Le document ne demande pas l'interdiction de l'avortement à l'échelle nationale. Il propose toutefois de retirer du marché la pilule abortive mifepristone.
Le mur à la frontière avec le Mexique, l'un des «projets de prestige» de Trump, doit être achevé et financé de manière plus généreuse. Les différents services américains de l'immigration doivent être consolidés et dotés de pouvoirs massivement accrus.
Parmi les autres propositions figurent l'augmentation des frais pour les immigrés et l'autorisation de demandes accélérées pour les migrants qui paient une prime.
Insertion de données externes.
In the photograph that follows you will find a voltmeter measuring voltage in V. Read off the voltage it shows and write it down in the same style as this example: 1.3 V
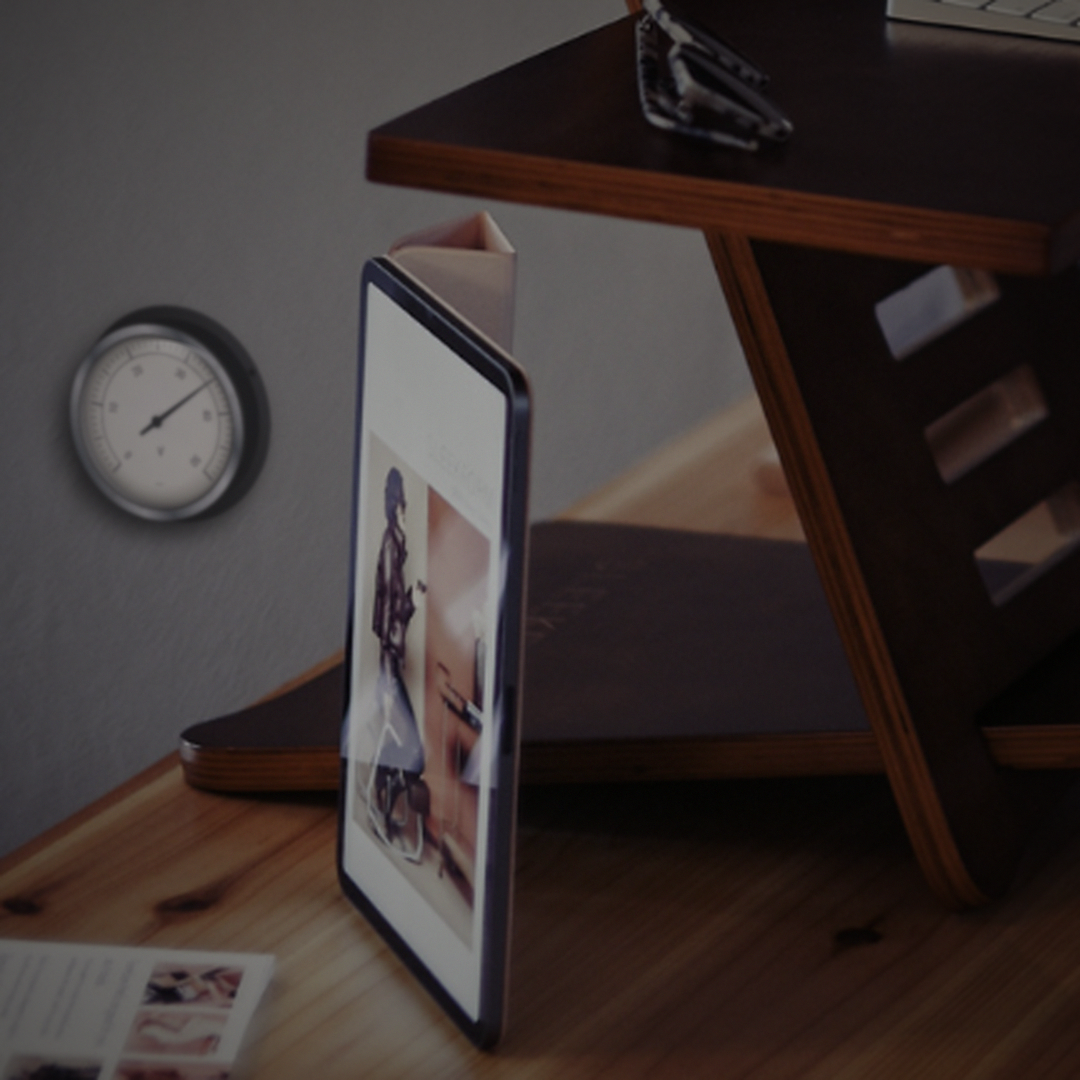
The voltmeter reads 35 V
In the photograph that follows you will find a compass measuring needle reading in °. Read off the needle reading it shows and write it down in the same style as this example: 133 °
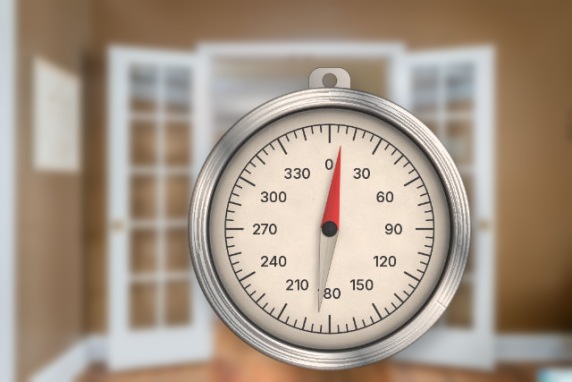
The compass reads 7.5 °
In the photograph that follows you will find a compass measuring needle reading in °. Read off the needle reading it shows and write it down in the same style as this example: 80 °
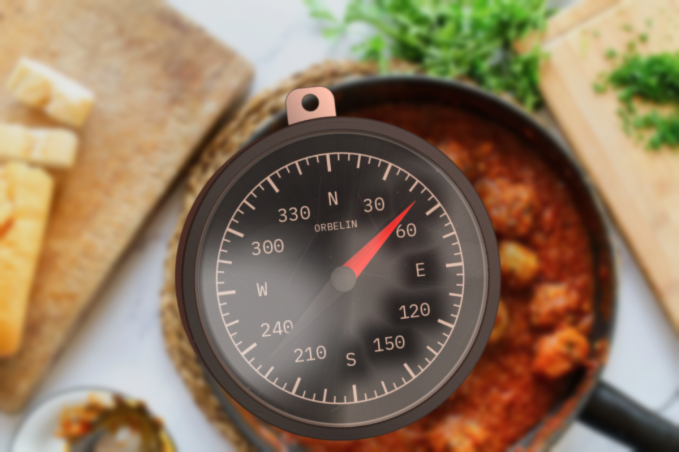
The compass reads 50 °
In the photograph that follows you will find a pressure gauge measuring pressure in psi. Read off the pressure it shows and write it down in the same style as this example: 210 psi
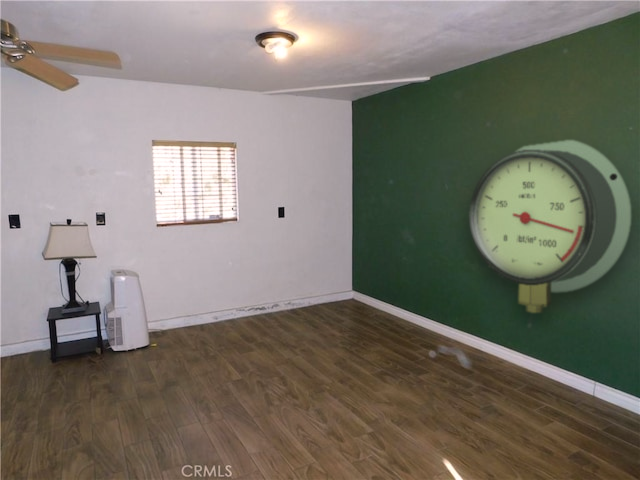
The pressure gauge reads 875 psi
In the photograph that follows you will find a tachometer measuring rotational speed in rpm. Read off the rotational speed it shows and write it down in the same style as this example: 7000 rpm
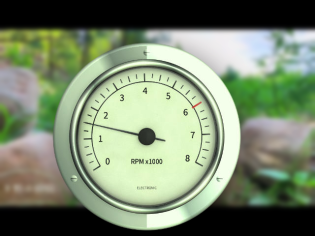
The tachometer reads 1500 rpm
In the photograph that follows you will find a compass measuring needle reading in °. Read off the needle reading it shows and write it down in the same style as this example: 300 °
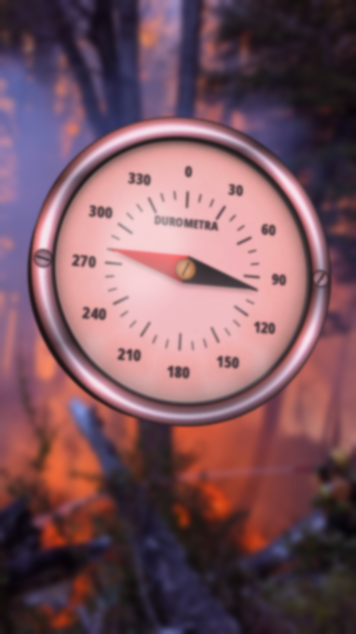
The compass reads 280 °
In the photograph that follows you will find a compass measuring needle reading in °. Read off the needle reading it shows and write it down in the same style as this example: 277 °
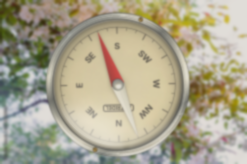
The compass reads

Les auteurs du «Project 2025» demandent l'interdiction de la pornographie. Les entreprises de technologie et de télécommunication qui permettent l'accès à de tels contenus doivent être fermées. En outre, il s'agit de lutter contre ce que l'on appelle la «propagande du woke»: le document demande à ce que les parents puissent librement choisir l'école pour leurs enfants, et qu'ils aient plus de contrôle sur les écoles elles-mêmes.
Il est proposé de supprimer une longue liste de termes de toutes les lois et réglementations fédérales, notamment «orientation sexuelle», «diversité», «égalité et intégration», «égalité des sexes», «avortement» et «droits reproductifs».